4. A Commitment (Gen. 12:4-9)
ill. It seems that commitment is a vanishing commodity in today’s world. Discouraging elders’ observations.
smaller commitments shorter commitments, self-serving commitments
failed commitments to jobs, marriage vows, or to one another.
Faith brings us out (v.4, 5)
It may have been a son’s love for his father that brought about Abraham’s delayed obedience; but eventually they set out for Canaan.
Faith and a double mind never go together. You can’t serve two masters. Faith demands single-minded commitment.
ill. Vance Havner, “It is a day of fading declarations. Church covenants are found in the backs of hymn books, but they have faded in the lives of most of our members - if they ever meant anything. Declarations of personal dedication grow dim, and need to be renewed. It is a day of faded declarations!”
Faith brings us in (v.6-8)
God brings us out so that He might bring us in.
Deut. 6:23 - “...and He brought us out from there in order to bring us in, to give us the land which he had sworn to our fathers.”
Entering Canaan is not a picture of dying and going to heaven. It is a picture of the believer claiming his or her inheritance by faith. God has appointed a “Canaan” for each of His children. It can only be obtained by faith. It involves tests, temptations, challenges and battles, but God is able to see you through.
What a comfort for Abraham and Sarah to have fresh revelation from God as they arrived in this strange and dangerous land. When you obey God, He lets you know He is with you.
Wherever Abraham went in the land of Canaan, he was marked by his tent and his altar. The tent - marked his as a starnger and pilgrim. The altar marked him as a worshiper of the true and the living God. You can trace Abraham’s steps in the land by the altars he left.
Faith brings us on (v.9)
God keeps us growing in faith.
Notice the verbs used to describe Abraham’s life: “went forth, departed, set out, passed through, proceeded, journeyed on...”Abraham was being forced to trust God for new grace to help in time of need.
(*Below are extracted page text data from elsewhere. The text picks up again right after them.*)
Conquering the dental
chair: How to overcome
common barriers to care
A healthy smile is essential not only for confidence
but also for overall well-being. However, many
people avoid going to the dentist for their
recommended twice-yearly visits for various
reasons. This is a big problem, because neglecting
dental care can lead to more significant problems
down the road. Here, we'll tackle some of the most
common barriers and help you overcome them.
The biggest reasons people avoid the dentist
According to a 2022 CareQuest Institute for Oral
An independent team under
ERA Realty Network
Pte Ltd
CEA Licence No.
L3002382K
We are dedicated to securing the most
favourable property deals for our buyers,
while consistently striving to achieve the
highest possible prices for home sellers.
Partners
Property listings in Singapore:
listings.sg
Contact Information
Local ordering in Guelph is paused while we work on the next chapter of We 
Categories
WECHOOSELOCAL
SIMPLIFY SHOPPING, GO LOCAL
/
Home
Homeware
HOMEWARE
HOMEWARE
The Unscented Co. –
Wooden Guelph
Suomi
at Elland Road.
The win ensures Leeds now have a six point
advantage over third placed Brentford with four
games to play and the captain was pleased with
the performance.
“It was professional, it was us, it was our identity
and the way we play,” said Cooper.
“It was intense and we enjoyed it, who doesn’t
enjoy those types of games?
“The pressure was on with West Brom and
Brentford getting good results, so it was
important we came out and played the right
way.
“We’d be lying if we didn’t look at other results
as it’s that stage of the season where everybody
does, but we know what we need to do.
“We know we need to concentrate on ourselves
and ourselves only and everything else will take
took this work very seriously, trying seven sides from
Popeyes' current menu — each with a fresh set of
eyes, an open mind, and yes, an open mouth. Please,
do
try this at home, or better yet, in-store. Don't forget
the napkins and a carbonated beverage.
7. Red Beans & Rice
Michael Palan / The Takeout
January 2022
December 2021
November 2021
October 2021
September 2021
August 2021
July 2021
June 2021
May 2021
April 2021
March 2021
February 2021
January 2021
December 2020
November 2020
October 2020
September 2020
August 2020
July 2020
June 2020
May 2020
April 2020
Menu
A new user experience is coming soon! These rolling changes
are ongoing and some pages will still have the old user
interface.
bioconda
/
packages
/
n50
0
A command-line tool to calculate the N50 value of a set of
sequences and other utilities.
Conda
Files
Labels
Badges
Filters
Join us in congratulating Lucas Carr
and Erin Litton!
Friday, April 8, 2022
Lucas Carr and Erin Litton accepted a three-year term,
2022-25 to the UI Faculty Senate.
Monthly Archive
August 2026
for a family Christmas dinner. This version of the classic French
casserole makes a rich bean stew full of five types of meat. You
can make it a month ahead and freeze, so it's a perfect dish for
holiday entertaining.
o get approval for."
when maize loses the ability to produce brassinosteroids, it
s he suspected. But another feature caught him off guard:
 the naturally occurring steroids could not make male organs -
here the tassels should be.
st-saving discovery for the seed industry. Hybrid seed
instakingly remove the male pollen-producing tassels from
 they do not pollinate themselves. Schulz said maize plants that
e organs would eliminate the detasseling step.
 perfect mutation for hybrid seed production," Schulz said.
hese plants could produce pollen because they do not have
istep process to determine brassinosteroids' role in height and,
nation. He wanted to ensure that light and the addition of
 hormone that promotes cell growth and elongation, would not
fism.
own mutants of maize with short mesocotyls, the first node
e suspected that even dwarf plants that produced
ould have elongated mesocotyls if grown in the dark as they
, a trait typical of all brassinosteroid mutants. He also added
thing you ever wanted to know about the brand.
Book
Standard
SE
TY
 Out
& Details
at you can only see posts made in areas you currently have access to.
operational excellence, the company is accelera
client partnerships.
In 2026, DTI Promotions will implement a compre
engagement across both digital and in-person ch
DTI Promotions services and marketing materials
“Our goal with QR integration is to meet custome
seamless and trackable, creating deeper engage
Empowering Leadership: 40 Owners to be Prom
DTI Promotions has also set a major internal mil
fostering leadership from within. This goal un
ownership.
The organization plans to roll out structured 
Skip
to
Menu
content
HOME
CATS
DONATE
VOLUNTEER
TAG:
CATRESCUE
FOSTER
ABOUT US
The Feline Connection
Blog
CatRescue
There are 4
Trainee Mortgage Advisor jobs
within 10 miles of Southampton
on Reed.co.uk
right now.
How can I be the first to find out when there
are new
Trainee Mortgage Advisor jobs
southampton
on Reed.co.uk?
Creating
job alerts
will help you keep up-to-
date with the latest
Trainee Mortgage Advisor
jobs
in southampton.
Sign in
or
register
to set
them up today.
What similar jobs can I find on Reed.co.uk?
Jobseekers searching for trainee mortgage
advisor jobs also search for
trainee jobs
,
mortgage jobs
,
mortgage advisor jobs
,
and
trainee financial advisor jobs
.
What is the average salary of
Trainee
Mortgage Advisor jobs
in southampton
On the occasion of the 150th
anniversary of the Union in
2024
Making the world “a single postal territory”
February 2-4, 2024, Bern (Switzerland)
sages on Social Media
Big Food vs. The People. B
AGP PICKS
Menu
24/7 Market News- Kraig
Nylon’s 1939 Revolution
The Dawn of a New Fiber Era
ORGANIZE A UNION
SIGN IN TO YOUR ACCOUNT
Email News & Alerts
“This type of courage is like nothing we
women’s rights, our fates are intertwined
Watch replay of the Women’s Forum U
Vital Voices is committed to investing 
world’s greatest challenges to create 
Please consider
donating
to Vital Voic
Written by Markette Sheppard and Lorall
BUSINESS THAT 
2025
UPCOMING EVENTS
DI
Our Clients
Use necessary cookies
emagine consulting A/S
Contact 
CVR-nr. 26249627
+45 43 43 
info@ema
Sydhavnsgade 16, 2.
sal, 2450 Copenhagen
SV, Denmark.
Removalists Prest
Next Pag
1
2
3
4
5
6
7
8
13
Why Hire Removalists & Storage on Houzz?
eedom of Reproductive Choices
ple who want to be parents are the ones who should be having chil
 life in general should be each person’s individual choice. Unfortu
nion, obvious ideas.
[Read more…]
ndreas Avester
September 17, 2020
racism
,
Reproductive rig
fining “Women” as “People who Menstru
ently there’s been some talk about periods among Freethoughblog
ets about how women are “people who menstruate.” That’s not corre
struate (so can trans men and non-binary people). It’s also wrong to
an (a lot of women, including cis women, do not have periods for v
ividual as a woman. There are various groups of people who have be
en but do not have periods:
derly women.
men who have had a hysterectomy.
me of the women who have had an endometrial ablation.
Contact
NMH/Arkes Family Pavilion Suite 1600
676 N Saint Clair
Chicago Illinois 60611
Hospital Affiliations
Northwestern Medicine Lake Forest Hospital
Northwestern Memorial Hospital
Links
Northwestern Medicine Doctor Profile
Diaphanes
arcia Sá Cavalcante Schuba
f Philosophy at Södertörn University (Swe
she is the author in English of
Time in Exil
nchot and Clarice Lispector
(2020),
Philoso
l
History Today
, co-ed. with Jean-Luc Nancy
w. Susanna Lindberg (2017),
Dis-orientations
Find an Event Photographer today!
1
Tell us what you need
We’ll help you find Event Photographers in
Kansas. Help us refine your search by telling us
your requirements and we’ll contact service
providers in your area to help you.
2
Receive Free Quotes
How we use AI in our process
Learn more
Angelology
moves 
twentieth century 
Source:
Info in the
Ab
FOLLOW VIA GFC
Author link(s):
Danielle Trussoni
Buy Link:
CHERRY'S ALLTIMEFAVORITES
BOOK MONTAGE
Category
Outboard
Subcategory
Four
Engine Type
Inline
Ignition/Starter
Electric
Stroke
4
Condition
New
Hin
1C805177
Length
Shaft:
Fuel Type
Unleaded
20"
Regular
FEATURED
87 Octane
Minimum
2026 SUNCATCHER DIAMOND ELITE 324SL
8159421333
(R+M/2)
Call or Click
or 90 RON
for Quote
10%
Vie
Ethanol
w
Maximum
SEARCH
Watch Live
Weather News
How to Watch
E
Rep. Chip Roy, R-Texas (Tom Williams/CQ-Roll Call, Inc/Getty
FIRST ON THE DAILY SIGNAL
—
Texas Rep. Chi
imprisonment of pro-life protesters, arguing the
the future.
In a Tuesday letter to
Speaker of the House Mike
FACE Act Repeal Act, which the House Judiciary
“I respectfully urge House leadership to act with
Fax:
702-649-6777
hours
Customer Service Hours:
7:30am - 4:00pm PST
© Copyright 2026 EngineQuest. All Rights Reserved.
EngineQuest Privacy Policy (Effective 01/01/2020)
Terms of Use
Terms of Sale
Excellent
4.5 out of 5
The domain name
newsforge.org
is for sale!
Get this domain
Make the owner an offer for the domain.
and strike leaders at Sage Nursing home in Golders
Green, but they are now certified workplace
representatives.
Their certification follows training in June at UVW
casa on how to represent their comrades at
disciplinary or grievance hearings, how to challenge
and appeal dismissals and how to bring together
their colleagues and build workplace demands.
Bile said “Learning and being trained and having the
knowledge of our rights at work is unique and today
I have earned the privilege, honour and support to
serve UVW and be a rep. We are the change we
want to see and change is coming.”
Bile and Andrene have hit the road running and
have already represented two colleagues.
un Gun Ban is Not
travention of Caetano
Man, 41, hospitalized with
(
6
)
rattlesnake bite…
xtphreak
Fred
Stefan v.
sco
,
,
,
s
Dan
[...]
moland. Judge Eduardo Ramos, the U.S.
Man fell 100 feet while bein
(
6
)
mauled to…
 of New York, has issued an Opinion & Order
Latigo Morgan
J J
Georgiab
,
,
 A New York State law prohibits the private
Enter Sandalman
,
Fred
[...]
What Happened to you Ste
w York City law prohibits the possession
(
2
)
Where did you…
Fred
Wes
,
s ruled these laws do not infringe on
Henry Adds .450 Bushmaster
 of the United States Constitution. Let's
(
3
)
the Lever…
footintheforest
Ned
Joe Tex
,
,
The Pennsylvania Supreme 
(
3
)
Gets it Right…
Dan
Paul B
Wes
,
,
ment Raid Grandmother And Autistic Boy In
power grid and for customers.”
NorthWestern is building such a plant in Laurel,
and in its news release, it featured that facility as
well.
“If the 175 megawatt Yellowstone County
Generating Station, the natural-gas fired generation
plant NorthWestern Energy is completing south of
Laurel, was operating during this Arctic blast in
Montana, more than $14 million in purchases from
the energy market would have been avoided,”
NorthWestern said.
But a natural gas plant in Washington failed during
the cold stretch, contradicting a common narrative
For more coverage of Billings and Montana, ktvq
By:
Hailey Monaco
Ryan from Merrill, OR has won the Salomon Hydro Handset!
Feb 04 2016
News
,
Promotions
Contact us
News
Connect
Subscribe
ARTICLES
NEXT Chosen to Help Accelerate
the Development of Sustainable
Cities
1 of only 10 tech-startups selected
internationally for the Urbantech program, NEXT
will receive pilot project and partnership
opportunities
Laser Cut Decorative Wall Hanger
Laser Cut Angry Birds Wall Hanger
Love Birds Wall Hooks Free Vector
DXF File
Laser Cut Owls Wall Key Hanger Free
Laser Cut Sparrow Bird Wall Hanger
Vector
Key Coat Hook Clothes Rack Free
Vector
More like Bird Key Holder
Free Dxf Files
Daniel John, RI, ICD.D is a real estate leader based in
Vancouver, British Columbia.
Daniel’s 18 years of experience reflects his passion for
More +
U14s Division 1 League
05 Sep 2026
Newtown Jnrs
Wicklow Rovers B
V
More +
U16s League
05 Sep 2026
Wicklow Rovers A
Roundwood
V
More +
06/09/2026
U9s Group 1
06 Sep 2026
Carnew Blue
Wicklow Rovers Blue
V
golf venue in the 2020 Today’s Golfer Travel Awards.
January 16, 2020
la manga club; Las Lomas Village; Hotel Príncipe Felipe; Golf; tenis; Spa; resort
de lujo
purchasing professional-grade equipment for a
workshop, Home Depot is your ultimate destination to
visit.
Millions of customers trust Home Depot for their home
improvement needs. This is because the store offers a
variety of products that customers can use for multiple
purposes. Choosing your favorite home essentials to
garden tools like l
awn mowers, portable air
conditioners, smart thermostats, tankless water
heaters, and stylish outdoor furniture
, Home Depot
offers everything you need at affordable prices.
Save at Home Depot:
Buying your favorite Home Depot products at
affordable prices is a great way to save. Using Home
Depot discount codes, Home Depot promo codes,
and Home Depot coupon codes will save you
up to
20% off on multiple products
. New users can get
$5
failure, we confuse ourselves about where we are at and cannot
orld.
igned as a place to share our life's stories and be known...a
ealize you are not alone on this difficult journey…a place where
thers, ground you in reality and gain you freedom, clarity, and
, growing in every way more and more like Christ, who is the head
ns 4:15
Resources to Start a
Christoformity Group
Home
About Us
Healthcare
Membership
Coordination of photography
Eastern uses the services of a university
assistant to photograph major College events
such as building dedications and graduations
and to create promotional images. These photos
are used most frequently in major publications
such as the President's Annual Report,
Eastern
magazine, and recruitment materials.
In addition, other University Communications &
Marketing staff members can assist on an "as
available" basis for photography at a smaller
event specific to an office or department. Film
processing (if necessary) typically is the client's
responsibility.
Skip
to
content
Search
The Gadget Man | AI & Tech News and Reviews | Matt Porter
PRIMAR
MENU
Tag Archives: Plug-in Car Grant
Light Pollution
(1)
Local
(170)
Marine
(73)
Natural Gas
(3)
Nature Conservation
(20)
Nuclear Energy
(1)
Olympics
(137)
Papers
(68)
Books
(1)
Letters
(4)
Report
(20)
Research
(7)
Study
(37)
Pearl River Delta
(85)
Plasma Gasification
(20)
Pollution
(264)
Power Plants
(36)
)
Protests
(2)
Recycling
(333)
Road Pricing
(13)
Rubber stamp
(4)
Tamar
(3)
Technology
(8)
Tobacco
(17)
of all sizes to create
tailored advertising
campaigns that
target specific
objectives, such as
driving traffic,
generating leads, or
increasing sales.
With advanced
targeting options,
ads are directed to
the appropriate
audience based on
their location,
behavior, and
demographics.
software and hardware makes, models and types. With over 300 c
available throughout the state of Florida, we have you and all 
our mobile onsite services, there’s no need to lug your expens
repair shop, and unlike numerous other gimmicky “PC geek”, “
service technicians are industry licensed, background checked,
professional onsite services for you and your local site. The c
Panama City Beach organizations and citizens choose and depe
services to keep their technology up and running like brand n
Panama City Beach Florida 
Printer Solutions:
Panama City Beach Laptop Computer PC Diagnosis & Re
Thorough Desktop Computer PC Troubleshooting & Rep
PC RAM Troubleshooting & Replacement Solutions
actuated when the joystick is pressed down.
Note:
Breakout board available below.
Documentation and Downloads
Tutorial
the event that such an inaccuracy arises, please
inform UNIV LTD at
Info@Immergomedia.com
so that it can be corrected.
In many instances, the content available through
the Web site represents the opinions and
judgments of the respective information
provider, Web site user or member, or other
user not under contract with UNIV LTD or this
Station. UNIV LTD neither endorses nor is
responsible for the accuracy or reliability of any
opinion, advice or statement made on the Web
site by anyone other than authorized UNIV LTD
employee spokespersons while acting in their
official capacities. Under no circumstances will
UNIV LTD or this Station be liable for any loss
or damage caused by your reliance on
This pilgrim life is to be lived from “faith to faith” (Rom. 1:17).
“Faith triumphed over all of the bitter testings, and Abraham, with the other patriarchs, “died in faith, not having received the promises, but having seen them afar off, and were persuaded of them, and embraced them, and confessed that they were strangers and pilgrims on the earth” (Heb. 11:13). From the vantage point of subsequent history and prophecy, we can see that the land which God promised to Abraham actually did become the possession of his descendants, and shall yet become theirs in the fullest sense (Amos 9:15). As for the promised seed, we discover that not only the physical descendants of Abraham, but also those who share in his saving faith are counted as his children (Gal. 3:7), thus multiplying his seed “as the sand which is upon the sea shore” (Gen. 22:17). And as for the blessing, who could have realized that our Lord Jesus Christ, “the Son of Abraham” (Matt. 1:1), would be in the deepest sense Abraham’s seed (Gal. 3:16), through whom all the families of the earth would be blessed.” (-Whitcomb p.45)
“The victorious Christian life is a series of new beginnings.”